## Work item A
In the Xcode 14 post about publishing changes, which simulator does the example reproduce the warning on?
## Work item B
Extend the Xcode 14 post on publishing changes from within view updates, picking up right after its last line of code.

## Supplied text
=== Section Start ===
Xcode 14: Publishing changes from within view updates

After updating to Xcode 14.0 beta 5 (14A5294e) I'm seeing runtime warnings on iOS when simply changing a published variable from within a button's action.

I'm wondering if this is a false positive on the warning or if there is a new pattern we're supposed to be following here.

This appears to only happen on iOS. The same reproducing code does not output that warning while running on macOS.

Here's a contrived yet complete example that reproduces it on an iPhone 13 Pro simulator while running Xcode 14 beta 5. Does not reproduce the warning when running on Ventura.



class ViewModel: ObservableObject {
    @Published var sheetVM: SheetVM?

    func showSheet() {
        sheetVM = SheetVM(delegate: self)
=== Section End ===
## Collected material
=== Section Start ===
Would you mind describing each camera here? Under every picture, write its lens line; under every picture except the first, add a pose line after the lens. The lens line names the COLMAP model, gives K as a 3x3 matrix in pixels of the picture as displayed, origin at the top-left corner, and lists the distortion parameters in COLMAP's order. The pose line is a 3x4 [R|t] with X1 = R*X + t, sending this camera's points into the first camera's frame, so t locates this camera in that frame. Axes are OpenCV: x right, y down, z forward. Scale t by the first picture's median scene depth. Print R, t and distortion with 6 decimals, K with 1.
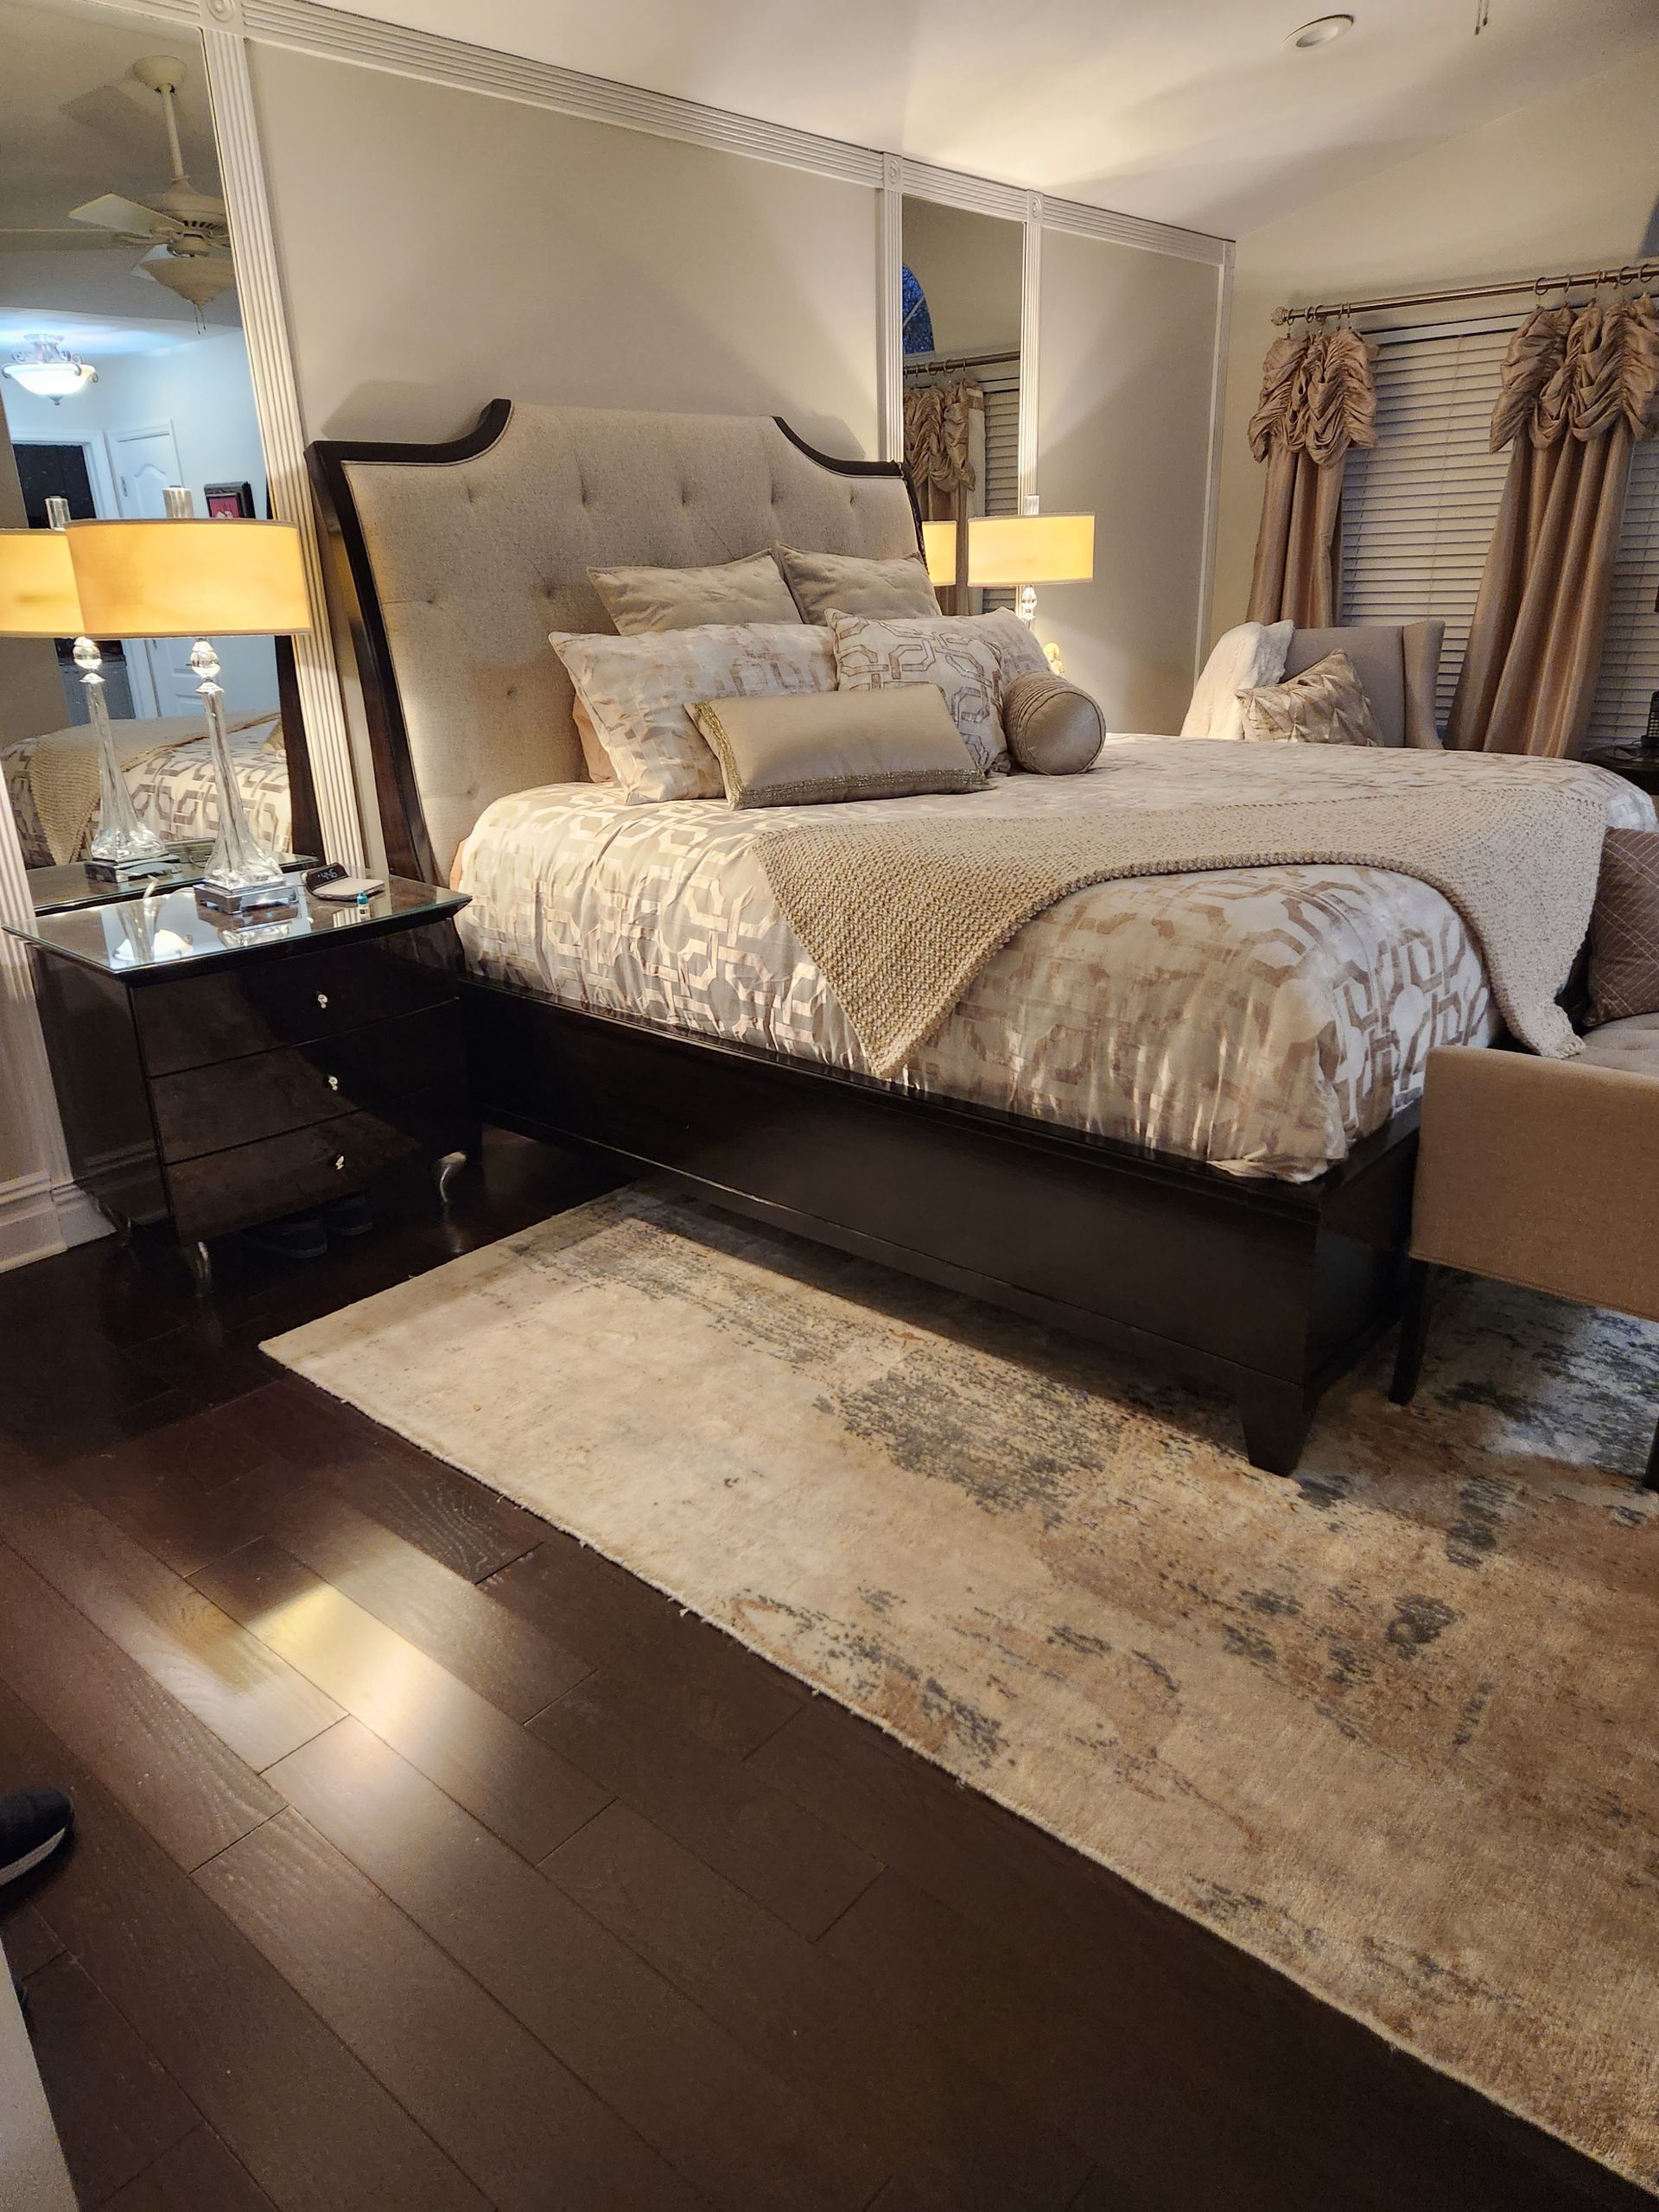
lens RADIAL K [[1501.7, 0, 831.6], [0, 1501.7, 1100.4], [0, 0, 1]] dist [0.048156, -0.035606]
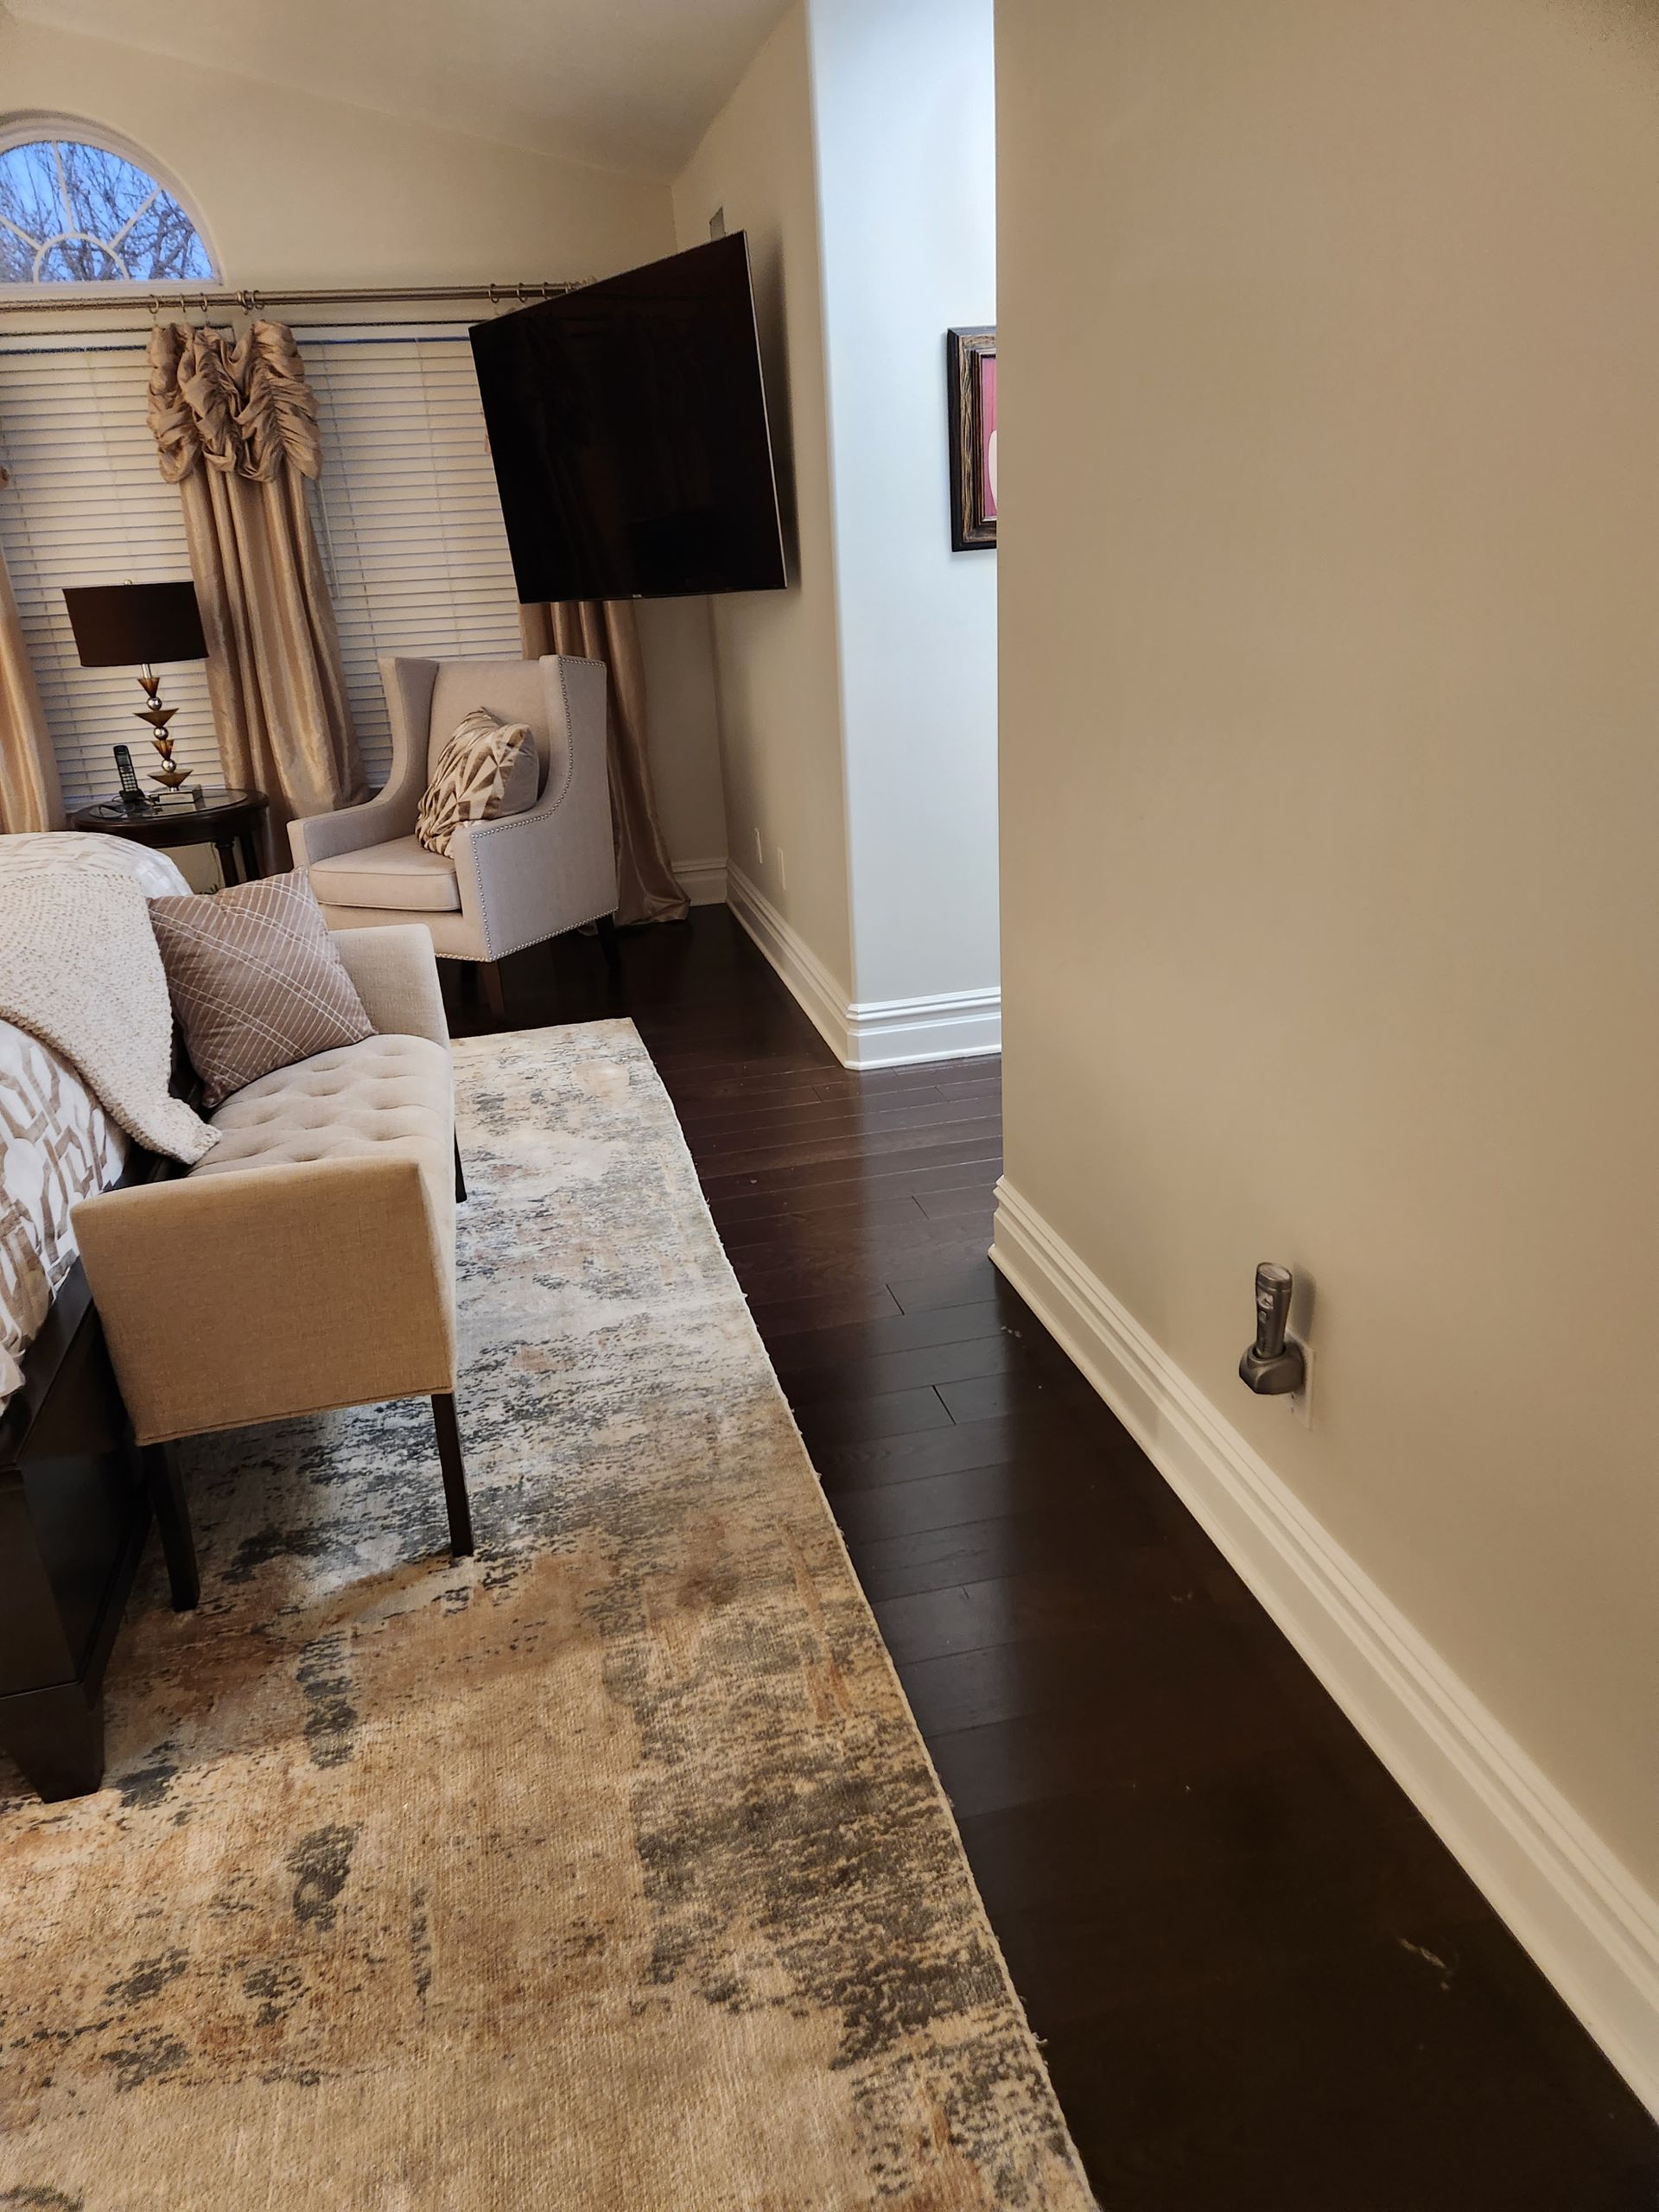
lens RADIAL K [[1501.7, 0, 821.3], [0, 1501.7, 1091.2], [0, 0, 1]] dist [0.048156, -0.035606]
pose [[0.601378, -0.292434, 0.743523, 0.043075], [0.320196, 0.940820, 0.111050, -0.054461], [-0.731996, 0.171291, 0.659425, 0.136266]]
=== Section End ===
## Expected output A
An iPhone 13 Pro simulator.

## Expected output B
    }

}

extension ViewModel: SheetDelegate {
    func close() {
        sheetVM = nil
    }

}

class SheetVM: ObservableObject, Identifiable {

    weak var delegate: SheetDelegate?

    init(delegate: SheetDelegate) {
        self.delegate = delegate
    }

    func close() {
        delegate?.close()
    }
}

protocol SheetDelegate: AnyObject {
    func close()
}

struct ContentView: View {

    @ObservedObject
    var viewModel: ViewModel

    var body: some View {
        VStack {
            Button {
                viewModel.showSheet()
            } label: {
                Text("Show Sheet")
            }
        }
        .padding()
        .sheet(item: $viewModel.sheetVM) { sheetVM in
            SheetView(sheetVM: sheetVM)
        }
    }
}

struct SheetView: View {

    let sheetVM: SheetVM

    var body: some View {
        NavigationView {
            Text("Sheet View")
                .toolbar {
                    ToolbarItem(placement: .automatic) {
                        Button {
                            sheetVM.close()
                        } label: {
                            Text("Done")
                                .fontWeight(.semibold)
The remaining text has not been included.